Knowles made a “who knows” gesture with his palms and took the baton again.

“Did he discover the biological weapons lab in Guatemala? Did a scientist who worked there steal some engineered filo and bring it to Márquez? Any number of scenarios would make a great deal of sense on top of what we’ve already laid out. It would explain a lot of the variables here.”

“He’s your guy,” Rothgeb said.

Cole spoke up too.

“Hard to go any other way with it,” he said.

Laramie digested what her “cell” had just presented. Well-oiled machine, indeed-even being the foreign affairs junkie she was, Laramie was finding difficulty poking a single hole in their theory.

“I’ll need a minute or two to soak this up,” she said. “Also, we’ll need to get as much intel on him as possible.

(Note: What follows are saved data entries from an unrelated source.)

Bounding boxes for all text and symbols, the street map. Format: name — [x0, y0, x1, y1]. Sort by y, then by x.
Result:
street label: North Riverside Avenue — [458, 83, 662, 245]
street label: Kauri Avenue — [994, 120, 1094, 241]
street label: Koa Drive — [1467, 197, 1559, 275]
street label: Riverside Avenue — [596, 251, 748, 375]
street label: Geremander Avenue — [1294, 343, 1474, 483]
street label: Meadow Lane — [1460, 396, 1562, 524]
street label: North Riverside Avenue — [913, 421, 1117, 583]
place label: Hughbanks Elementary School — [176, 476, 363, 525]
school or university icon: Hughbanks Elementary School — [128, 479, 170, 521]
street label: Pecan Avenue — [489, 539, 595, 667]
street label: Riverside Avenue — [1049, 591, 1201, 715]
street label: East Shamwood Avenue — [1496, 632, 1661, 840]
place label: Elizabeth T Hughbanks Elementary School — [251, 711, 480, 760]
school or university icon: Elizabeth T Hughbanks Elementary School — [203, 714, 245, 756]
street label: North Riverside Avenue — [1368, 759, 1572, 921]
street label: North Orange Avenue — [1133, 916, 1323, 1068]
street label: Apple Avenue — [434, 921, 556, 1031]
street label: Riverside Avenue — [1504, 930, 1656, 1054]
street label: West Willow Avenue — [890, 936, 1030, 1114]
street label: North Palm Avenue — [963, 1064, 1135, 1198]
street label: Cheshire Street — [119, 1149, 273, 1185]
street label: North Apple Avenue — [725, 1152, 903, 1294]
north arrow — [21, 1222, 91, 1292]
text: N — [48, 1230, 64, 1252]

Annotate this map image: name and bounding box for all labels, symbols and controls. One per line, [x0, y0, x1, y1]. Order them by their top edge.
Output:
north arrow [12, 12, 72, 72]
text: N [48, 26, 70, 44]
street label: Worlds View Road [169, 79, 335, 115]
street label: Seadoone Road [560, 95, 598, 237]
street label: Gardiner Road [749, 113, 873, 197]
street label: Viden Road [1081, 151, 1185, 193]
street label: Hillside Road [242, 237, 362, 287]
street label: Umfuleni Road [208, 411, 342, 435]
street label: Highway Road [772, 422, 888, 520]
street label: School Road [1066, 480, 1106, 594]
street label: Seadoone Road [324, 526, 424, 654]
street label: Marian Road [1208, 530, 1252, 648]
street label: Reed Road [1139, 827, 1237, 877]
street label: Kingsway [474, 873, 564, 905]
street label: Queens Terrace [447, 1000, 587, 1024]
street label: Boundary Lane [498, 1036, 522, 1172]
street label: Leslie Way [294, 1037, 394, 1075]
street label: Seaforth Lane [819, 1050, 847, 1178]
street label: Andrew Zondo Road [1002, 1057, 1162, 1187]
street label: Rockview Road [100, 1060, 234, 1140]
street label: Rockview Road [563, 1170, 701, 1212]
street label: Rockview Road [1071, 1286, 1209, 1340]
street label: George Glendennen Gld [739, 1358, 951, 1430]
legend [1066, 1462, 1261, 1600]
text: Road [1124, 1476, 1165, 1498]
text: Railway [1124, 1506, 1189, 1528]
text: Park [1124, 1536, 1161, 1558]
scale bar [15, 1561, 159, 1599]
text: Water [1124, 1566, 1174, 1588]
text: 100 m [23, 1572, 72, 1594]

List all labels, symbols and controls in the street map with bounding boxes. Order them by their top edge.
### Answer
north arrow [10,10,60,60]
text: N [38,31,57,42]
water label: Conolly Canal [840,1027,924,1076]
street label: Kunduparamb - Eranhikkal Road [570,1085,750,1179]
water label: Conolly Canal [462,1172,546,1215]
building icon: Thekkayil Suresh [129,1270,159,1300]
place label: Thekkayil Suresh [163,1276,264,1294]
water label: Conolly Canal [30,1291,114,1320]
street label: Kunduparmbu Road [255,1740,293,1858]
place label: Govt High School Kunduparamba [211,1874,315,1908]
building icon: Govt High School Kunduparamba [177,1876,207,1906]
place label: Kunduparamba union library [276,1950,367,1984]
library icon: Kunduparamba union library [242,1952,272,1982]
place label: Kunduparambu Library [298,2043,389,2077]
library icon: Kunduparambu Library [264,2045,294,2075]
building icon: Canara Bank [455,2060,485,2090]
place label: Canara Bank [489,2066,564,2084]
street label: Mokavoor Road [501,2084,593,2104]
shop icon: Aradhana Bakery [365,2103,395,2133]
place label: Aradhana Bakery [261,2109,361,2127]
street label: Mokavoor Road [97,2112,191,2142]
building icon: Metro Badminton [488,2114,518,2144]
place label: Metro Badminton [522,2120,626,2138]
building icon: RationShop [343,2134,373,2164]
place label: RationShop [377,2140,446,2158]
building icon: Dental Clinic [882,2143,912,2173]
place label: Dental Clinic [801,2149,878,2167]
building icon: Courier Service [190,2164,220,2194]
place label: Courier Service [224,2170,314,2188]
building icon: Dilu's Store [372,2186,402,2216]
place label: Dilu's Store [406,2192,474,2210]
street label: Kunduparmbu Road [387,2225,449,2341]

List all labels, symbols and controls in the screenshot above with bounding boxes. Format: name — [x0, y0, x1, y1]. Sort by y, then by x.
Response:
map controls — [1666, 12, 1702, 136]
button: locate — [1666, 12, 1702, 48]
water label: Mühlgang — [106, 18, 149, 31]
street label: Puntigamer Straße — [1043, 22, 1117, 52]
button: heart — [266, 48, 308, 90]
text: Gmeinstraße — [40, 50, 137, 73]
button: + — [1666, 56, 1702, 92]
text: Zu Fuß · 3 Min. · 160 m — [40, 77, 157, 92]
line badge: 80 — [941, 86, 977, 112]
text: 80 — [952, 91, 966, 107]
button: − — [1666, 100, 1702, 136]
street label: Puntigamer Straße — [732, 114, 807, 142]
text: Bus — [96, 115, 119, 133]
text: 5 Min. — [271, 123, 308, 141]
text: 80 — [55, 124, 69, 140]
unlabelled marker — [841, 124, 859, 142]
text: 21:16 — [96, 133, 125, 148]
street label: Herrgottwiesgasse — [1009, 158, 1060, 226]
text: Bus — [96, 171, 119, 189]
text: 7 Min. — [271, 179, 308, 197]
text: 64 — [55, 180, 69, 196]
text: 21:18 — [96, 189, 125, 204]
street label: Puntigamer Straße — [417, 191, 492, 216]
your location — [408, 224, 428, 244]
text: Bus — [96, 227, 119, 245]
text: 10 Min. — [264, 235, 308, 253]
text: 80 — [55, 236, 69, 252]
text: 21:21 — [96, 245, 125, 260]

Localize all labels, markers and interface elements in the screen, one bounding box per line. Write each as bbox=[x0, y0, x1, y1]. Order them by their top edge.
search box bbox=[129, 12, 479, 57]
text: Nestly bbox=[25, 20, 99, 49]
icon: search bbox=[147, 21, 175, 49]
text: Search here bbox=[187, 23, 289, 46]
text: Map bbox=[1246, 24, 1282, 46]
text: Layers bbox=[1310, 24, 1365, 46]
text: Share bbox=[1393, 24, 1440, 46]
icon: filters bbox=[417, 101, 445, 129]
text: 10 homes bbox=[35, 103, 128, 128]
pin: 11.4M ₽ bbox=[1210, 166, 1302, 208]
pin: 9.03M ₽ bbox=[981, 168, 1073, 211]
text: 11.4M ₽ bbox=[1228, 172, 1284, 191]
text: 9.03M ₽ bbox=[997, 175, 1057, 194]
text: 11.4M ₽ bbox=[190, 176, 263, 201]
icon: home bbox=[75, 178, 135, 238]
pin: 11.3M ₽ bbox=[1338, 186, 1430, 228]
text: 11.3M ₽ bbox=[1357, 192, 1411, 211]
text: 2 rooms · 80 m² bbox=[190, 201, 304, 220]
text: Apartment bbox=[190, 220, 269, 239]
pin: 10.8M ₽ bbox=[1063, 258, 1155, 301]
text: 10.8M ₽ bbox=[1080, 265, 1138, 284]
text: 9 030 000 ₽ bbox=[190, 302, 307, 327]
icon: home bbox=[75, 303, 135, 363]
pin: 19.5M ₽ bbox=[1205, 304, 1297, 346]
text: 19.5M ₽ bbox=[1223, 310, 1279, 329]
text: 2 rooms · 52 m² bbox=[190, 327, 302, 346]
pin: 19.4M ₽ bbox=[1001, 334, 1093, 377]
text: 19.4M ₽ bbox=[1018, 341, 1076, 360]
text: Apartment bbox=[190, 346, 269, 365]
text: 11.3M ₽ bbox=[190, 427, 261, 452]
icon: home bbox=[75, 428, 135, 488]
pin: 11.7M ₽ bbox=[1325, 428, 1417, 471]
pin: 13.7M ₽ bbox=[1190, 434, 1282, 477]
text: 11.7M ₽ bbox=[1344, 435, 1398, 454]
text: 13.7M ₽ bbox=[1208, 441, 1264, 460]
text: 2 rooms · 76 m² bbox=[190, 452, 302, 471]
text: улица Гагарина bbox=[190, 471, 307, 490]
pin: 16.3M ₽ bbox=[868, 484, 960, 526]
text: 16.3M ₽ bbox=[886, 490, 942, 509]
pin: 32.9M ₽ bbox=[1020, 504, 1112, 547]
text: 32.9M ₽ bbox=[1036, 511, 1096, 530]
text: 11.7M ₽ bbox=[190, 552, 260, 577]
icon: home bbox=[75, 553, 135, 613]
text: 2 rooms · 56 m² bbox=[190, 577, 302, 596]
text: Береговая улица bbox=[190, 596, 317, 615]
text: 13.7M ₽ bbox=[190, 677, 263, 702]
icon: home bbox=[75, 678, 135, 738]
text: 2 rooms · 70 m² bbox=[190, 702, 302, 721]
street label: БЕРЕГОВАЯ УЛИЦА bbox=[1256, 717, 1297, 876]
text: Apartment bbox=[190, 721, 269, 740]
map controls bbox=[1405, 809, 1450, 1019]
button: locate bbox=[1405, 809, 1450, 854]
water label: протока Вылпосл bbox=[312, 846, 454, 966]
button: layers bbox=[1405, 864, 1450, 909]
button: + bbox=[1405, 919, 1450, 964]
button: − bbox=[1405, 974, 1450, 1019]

Can-”

She had been about to summon the man, but watched as her guide leaned into the doorway as though delivered by synaptic remote control.

“-we get everything CIA and its brethren have on him and his regime?” she asked.

“Already in process,” her guide said, and retreated behind the wall.

Laramie decided she ought to arrange to have the man accompany her everywhere she went.

Knowles said, “On the topic of the letters ‘ICR’ and the facility in Guatemala, Eddie and I had an idea.” Laramie kind of turned toward Rothgeb as Knowles spoke, thinking, Eddie? “In the course of doing some research for one of my books, I came across the story of a senior Defense Intelligence Agency attaché who was arrested and sentenced to two consecutive life sentences for treason. Only thing was, they didn’t nab him for being a double agent for China, or Russia, or whoever else specifically-instead, he was found to have been in business for himself, a kind of freelance provisioner of all manner of U.S. intelligence committee secrets.”